There are actually times when Democrats and Republicans in Congress set aside their partisanship and work together. One is naming post offices and the other allowing the government to subvert our 4th Amendment right against unreasonable search and seizure. In defending the NSA collecting phone numbers telecom members used, Congress members couldn’t give any specific examples that such intelligence collection actually stopped any specific attack and just said not to worry about it. When Congress tells us not to worry then we should worry especially when our civil rights are involved.
Senior administration officials defended the programs as critical tools and said the intelligence they yield is among the most valuable data the U.S. collects. Clapper said the Internet program, known as PRISM, can’t be used to intentionally target any Americans or anyone in the U.S, and that data accidentally collected about Americans is kept to a minimum.
Leaders of Congress’ intelligence panels dismissed the furor over what they said was standard three-month renewal to a program that’s operated for seven years. Committee leaders also said the program recently helped thwart what would have been a significant domestic terrorist attack.
The NSA must collect the phone data in broad swaths, Clapper said, because collecting it narrowly would make it harder to identify terrorism-related communications.
The surveillance powers are granted under the post-9/11 Patriot Act, which was renewed in 2006 and again in 2011. Republicans who usually don’t miss a chance to criticize the administration offered full support.
“I’m a Verizon customer. I could care less if they’re looking at my phone records. … If you’re not getting a call from a terrorist organization, you got nothing to worry about,” said Sen. Lindsey Graham, R-S.C.

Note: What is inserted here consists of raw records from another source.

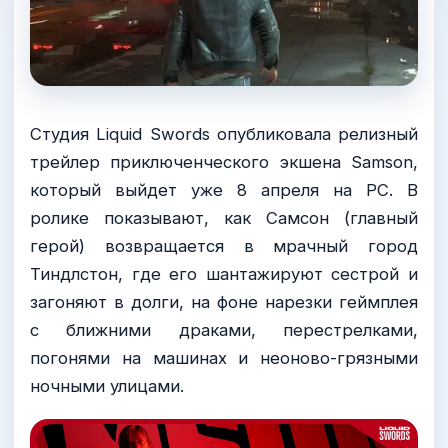
Студия Liquid Swords опубликовала релизный
трейлер приключенческого экшена Samson,
который выйдет уже 8 апреля на PC. В
ролике показывают, как Самсон (главный
герой) возвращается в мрачный город
Тиндлстон, где его шантажируют сестрой и
загоняют в долги, на фоне нарезки геймплея
с ближними драками, перестрелками,
погонями на машинах и неоново-грязными
ночными улицами.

Yes that is a “great” come back Senator Graham – you shouldn’t be concerned if you aren’t doing anything wrong. From the same guy who was OUTRAGED by the IRS doing their job…
Supposedly, in this country we are innocent until proved guilty. The government should have to show probable cause to collect our information – not to go on a fishing trip.
And don’t think this only happened just on Verizon:
PRISM information, according to the Post, accounts for nearly 1 in 7 intelligence reports. That’s staggering.
…that gives the NSA unprecedented access to the servers of major tech companies…Microsoft. Yahoo. Google. Facebook. PalTalk. AOL. Skype. YouTube. Apple. If you’ve interacted with any of those companies in the last six years, that information is vulnerable under PRISM. But how?
The initial reports from last night suggested that the process works as follows: The companies mentioned above (and who knows how many others) receive a directive from the attorney general and the director of national intelligence. They hand over access to their servers—and the tremendous wealth of data and communiques that passes through them every day—to the FBI’s Data Intercept Technology Unit, which in turn relays it to the NSA.
And that’s when things get interesting.
…so that the agency can spy on unwitting US citizens…It seems impossible that the NSA, an agency which by law is only allowed to monitor foreign communications, has so much access to domestic information. And yet!
There are, as you might expect, filters in place to help handle the fire hose of data that comes through daily, the trillions of bits and bytes that make up our online identities and lives. Something to ensure that only the bad guys are being tracked and not honest, everyday citizens. Actually, there’s one filter, and it’s ridiculous: an NSA analyst has to have “51 percent” confidence that a subject is “foreign.” After that, it’s carte blanche.
That’s it. That’s the only filter. And it’s an ineffective one, at that; the PowerPoint slides published by the post acknowledge that domestic citizens get caught in the web, but that it’s “nothing to worry about.”
We should all be concerned when a government is too secretive especially when our civil rights are involved. The government has gone too far before in the name of “security”.
I think many of us would feel better if they offered up specific examples where such collection actually led to disrupting terrorism. I have my doubts that this is more than a lazy fishing expedition.